%%

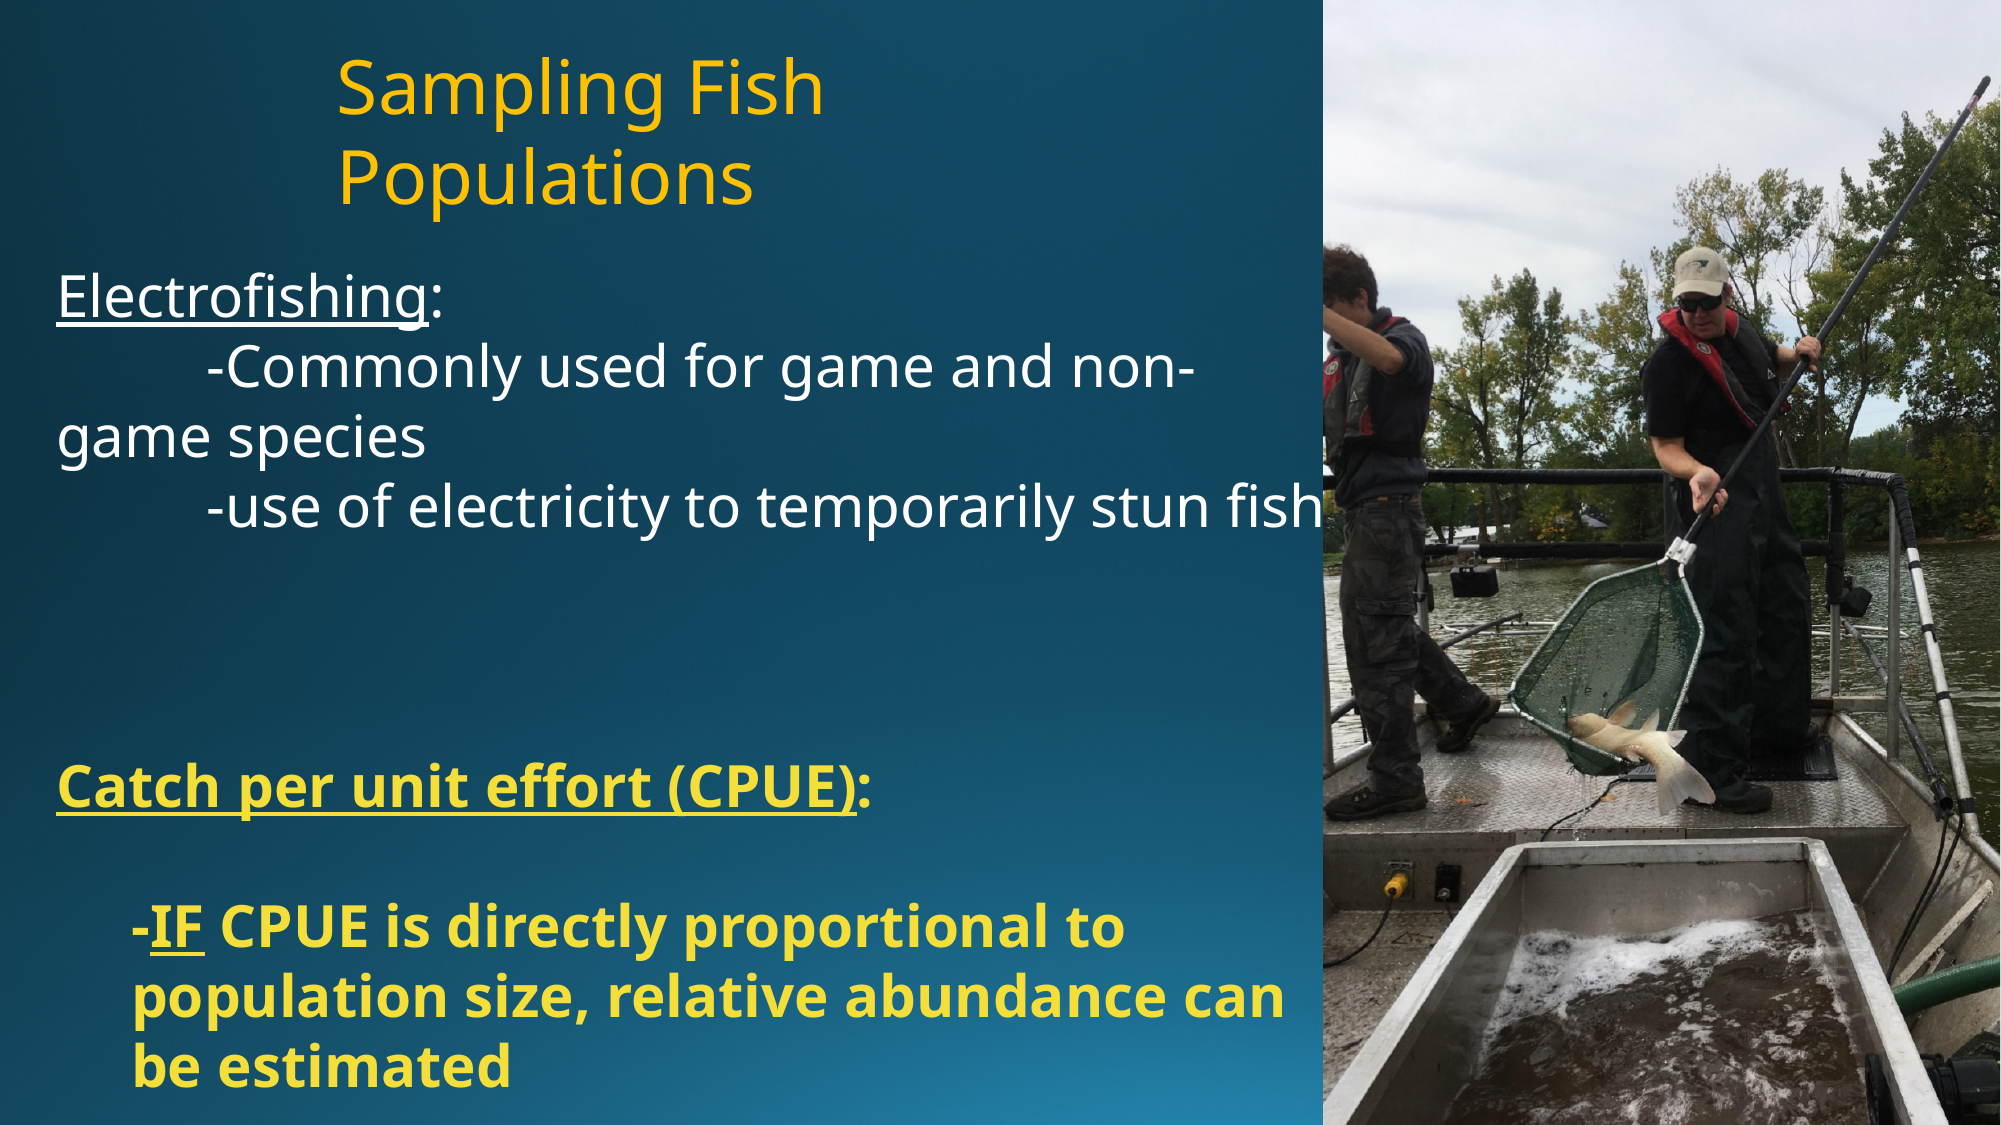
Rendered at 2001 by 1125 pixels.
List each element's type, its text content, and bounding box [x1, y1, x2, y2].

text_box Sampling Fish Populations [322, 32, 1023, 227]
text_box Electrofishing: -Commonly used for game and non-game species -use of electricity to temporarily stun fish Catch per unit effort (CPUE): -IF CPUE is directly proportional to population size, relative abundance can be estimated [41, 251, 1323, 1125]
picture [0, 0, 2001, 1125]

%%

▸ Required action: Could you transcribe all of the data exactly and omit the pictures?

▸ Response to this exercise:
Rendered at 2001 by 1125 pixels.
List each element's type, its text content, and bounding box [x1, y1, x2, y2].

text_box Sampling Fish Populations [322, 32, 1023, 227]
text_box Electrofishing: -Commonly used for game and non-game species -use of electricity to temporarily stun fish Catch per unit effort (CPUE): -IF CPUE is directly proportional to population size, relative abundance can be estimated [41, 251, 1323, 1125]
picture [0, 0, 2001, 1125]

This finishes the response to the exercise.